JC: I think it’s intentional, but I’ve been wondering about that myself. I noticed at a great show I went to recently that their lyrics were very specific. That made me realize that maybe I do try not to write too much about myself in my lyrics. Maybe my therapist would be a better person to ask why that is! Maybe I’m hoping to appeal to a wider audience. If a song is not overly specific, sometimes the audience can get their own meaning out of it. Also, sometimes I think I’m writing about one thing, then a couple months later, I look back at it and realize that I’m writing about something else.

AH: By the way, I find these songs have a really amazing balance between the universal and the personal and there is a lot of emotion. One song that’s a little more personal is “Unit of Time.” It’s almost an experimental song and more lyric-driven, bringing in both universal stuff, like a cemetery, but also very modern stuff, like credit scores and bags at airports.

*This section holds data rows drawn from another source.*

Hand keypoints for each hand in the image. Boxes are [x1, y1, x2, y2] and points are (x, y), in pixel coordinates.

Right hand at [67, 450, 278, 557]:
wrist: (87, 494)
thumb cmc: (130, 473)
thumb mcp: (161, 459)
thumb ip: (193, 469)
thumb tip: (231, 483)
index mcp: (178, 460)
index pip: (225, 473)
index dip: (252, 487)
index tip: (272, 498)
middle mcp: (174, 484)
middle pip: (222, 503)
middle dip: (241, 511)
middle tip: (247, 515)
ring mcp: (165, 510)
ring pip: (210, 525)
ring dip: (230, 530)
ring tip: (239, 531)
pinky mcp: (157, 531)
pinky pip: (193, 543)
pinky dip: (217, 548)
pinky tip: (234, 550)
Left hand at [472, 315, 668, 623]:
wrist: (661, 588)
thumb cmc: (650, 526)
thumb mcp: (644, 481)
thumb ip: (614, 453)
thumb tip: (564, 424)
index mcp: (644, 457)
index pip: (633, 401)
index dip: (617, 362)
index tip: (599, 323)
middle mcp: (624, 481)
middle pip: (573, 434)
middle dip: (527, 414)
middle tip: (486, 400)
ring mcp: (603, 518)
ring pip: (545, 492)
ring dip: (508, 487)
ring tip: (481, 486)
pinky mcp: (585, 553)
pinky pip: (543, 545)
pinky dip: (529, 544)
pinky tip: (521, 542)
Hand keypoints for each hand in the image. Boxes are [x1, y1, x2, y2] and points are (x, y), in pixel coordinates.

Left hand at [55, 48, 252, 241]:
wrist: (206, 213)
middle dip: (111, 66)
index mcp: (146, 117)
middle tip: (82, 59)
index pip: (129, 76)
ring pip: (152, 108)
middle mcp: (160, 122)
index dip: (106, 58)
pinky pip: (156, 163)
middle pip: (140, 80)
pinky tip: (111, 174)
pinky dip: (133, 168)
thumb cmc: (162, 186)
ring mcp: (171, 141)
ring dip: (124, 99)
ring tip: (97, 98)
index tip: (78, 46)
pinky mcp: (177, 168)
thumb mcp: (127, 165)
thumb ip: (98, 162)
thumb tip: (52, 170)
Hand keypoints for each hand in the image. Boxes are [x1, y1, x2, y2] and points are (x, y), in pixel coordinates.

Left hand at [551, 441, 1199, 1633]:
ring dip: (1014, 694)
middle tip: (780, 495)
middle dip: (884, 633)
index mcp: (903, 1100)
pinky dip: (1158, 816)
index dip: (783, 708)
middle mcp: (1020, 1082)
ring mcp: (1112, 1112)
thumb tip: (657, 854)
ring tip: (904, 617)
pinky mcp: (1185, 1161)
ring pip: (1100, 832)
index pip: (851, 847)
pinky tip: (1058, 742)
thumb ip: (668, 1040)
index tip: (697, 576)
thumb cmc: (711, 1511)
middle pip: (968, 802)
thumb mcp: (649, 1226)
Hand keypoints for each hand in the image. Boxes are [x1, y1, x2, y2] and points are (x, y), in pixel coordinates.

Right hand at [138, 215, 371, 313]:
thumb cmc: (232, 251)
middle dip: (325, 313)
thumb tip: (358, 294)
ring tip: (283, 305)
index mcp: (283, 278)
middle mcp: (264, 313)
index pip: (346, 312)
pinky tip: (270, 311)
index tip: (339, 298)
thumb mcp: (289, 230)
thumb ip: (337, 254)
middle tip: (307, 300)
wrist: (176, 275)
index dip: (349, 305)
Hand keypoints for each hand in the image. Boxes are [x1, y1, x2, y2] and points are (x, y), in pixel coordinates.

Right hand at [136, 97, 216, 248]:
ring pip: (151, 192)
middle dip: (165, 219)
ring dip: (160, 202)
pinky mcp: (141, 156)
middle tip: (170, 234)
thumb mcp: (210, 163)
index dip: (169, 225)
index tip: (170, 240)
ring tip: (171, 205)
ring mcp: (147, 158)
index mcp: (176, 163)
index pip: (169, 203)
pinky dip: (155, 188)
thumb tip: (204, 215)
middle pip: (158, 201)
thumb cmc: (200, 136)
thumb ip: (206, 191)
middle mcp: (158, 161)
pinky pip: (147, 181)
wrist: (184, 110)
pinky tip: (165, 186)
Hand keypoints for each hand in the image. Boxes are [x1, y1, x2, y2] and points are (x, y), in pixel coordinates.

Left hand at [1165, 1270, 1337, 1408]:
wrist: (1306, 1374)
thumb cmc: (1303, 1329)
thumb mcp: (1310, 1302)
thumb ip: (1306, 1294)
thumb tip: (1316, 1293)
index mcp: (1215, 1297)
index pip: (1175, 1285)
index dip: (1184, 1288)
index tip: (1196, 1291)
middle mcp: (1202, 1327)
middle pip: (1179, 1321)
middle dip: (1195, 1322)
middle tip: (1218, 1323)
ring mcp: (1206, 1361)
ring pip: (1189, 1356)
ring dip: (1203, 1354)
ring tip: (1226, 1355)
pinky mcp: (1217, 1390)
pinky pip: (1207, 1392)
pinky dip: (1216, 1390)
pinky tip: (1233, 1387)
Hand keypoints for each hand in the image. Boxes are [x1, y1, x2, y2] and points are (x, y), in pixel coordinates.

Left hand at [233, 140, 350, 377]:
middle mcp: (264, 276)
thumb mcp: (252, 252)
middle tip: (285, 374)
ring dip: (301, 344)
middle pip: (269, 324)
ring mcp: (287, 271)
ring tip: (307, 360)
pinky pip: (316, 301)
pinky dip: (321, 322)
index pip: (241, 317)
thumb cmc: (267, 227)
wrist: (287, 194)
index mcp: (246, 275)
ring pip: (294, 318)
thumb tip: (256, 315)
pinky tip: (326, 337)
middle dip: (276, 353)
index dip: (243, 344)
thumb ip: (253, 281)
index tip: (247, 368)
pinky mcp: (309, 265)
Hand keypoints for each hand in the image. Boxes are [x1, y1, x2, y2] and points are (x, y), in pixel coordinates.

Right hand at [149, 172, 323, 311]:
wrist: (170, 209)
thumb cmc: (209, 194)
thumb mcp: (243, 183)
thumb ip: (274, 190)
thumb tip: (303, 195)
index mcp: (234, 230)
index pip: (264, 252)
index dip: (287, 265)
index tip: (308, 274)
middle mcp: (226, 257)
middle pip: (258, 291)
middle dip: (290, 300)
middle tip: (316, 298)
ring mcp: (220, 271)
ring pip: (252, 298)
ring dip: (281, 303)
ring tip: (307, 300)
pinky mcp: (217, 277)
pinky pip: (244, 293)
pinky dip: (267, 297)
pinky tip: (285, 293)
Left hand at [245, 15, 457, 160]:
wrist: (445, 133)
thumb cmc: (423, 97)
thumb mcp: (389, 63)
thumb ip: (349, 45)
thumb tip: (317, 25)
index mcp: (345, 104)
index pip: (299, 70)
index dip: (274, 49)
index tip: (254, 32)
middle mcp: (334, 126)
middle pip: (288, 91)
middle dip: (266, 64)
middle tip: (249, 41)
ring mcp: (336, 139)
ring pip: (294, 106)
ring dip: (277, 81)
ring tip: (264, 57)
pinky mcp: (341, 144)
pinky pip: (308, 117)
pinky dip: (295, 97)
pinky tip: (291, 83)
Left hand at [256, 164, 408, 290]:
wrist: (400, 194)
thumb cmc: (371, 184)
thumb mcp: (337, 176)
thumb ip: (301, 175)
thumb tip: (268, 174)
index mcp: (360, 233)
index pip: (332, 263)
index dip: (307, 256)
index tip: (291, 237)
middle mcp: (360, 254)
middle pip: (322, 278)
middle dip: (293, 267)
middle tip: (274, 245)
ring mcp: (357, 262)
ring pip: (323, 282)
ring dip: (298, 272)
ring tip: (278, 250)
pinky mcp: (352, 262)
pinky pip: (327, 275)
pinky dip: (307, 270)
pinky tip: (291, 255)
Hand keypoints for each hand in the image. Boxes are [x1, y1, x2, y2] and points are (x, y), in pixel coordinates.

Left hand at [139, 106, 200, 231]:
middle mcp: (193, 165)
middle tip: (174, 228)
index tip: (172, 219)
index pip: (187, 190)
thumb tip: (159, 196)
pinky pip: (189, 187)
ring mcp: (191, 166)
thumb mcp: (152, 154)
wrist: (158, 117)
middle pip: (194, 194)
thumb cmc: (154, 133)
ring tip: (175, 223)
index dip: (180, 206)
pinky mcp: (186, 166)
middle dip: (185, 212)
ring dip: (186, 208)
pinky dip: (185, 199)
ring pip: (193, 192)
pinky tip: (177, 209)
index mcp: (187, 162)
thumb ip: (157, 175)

JC: I’m really happy with how it came out, but one of the reasons that it’s so acapella at the beginning is because I was way out of practice finger picking on the guitar. I’m kind of just plucking the strings. It totally worked for the song though. I think the lyrics are so specific, that I wanted to call them out, and just hang them there. I think the sparse finger picking helps do that. I sometimes play that song to mess with the crowd when people are being noisy. “Now I’m going to play the most intimate song.” There’s actually a Back to the Future reference in the second line, talking about a picture fading, too.

AH: The phrase “lost love songs” is a lyric in the song, “Wouldn’t You Know.” How did that become the collection’s title?

JC: Thankfully, we just thought of it. I think when you’re recording an album, one of two things happens. Either you know the title from the beginning, and you don’t have to stress about it, or you just can’t think of a title, even after recording. During recording, the topic came up, and I said, “How about ‘Lost Love Songs’?” There was no debate. Everyone agreed. After the fact, looking back, the title makes perfect sense because they are all love songs in some way. “Unit of Time,” in particular, is a couple of years old, and there had never been a good album to put it on, so I realized, “That song was kind of ‘lost’.” Not only is the album about lost love, but about songs that were lost.


AH: I thought of the fact that the title could be read in both those ways. I liked the idea of songs that were lost, too, since there’s a traditional feel to a lot of the songs. Also, many of the songs have a sense of searching for something or chasing a feeling, and that chimes with the idea of looking for something that’s lost.

JC: Absolutely. Dean and Derek are so good that it was so great to bring them to some of these “lost songs” that I hadn’t played for years. It was wonderful to see what we could do with them. A lot of those songs took on life that they’ve never had before.

AH: That must bring a great sense of completion to you as a songwriter.

JC: It’s so hard when you write a song and you play it, and the band doesn’t get it, and the audience doesn’t get it, but in your head, you know that it could be a good song if it just had the right energy. When you finally get that down and recorded, there is a sense of relief. It’s probably why you see some bands with the same song recorded a couple of times. They are trying to get it to the way they hear it in their heads.

AH: I noticed that you originally did a Kickstarter to create this album. Was that a learning experience for you guys?

JC: The cool thing about it is that something that’s always been hard for me is self-promotion. In the past, I tried not to put too much pressure on people. But with Kickstarter, you really have to say to people, “This album is going to be great. This is why you should support it.” That was really good for me, to have that lesson in plain old self-promotion. I think we had almost 400 backers, and all those people couldn’t wait to hear the album, which was great. To have that excitement was the best part.